The story turned more bizarre when Mitch Cozad, a transfer student from Wyoming whom Mendoza had beaten out for the starting punting position, was charged with the crime.

Going for the bizarre trifecta, the man who prosecuted the case, Weld County District Attorney Ken Buck, 48, was himself a former college punter with Princeton University.

“It was fun to deal with a case that has a subject matter I’m comfortable with,” Buck says. “Other than that, it’s a stabbing case. There are a hundred stabbing cases.”

The case reverberated through local and national media—how could it not?—but to Buck it underlined a theme he’s seen as a public prosecutor: individuals resorting to violence when the going gets rough.

“There are messed-up people in all walks of life,” Buck says. “If a banker had stabbed another banker it probably wouldn’t have made the front page, [but] the fact that we have a messed-up kid on a football team doesn’t surprise me. … I think there are a lot of people who will resort to violence in a lot of different settings.”
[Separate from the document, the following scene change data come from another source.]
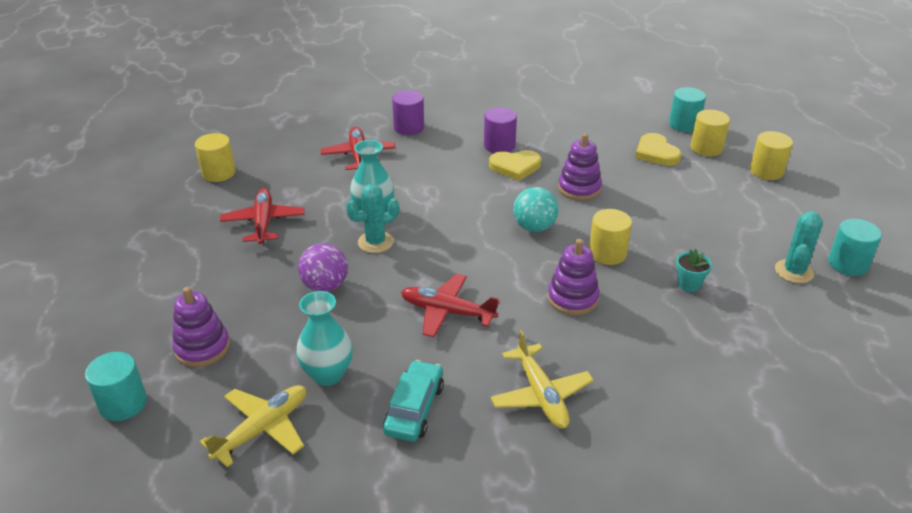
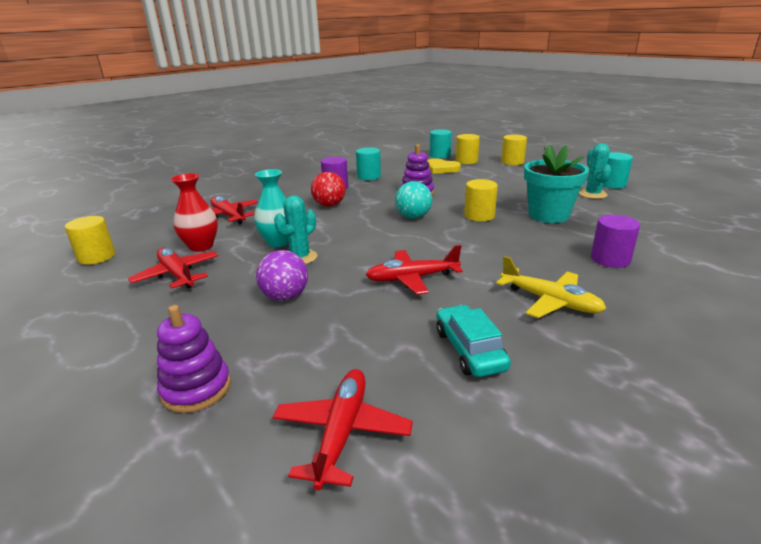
camera: 30 degrees left, 10 degrees down
turquoise cylinder [85,352,147,421] -> turquoise cylinder moved to [356,147,381,180]
yellow plane [200,385,306,467] -> red plane [273,369,413,490]
turquoise vase [296,291,353,386] -> none
purple cylinder [392,90,424,135] -> purple cylinder moved to [591,215,640,268]
yellow heart [489,150,541,181] -> none
purple stacking toy [548,239,600,315] -> none
turquoise flower pot [676,249,712,292] -> turquoise flower pot [524,145,589,223], size x2.23
none -> red vase [171,173,218,252]
none -> red ball [311,172,346,207]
That’s why an important part of Buck’s mission as district attorney is crime prevention. The symptoms of criminal behavior, he says, start early in life.

“We’re looking at trying to deal with truancy because it’s such a predictor,” he says.

In this regard, Buck created the Truancy Diversion Program, which works with parents and students to identify the root causes of truancy and how to resolve them. He also pushed for development of the Juvenile Assessment Center (JAC), which serves as a coordinated multiagency site that works to prevent, intervene and comprehensively assess struggling youth.

According to Buck, 254 out of 264 juveniles who have gone through the Juvenile Diversion Program, also created under Buck, have yet to reoffend since completing the program.

Buck works hard at home to make sure his kids get the right messages. He coached both his kids’ sports teams. His son, Cody, 19, is now a linebacker at West Point. His daughter, Kaitlin, 16, is a soccer player and hopes to play in college. With the sports world in upheaval over steroid and illegal drug use, Buck says he wants his kids to learn the positive lessons that sports offer.

Cozad was eventually convicted on a second-degree assault charge and received a seven-year prison sentence—shorter than Buck wanted. But, he says, “the judge has a role to play in the justice system, which is a different role than the prosecutor. I respect his opinion.”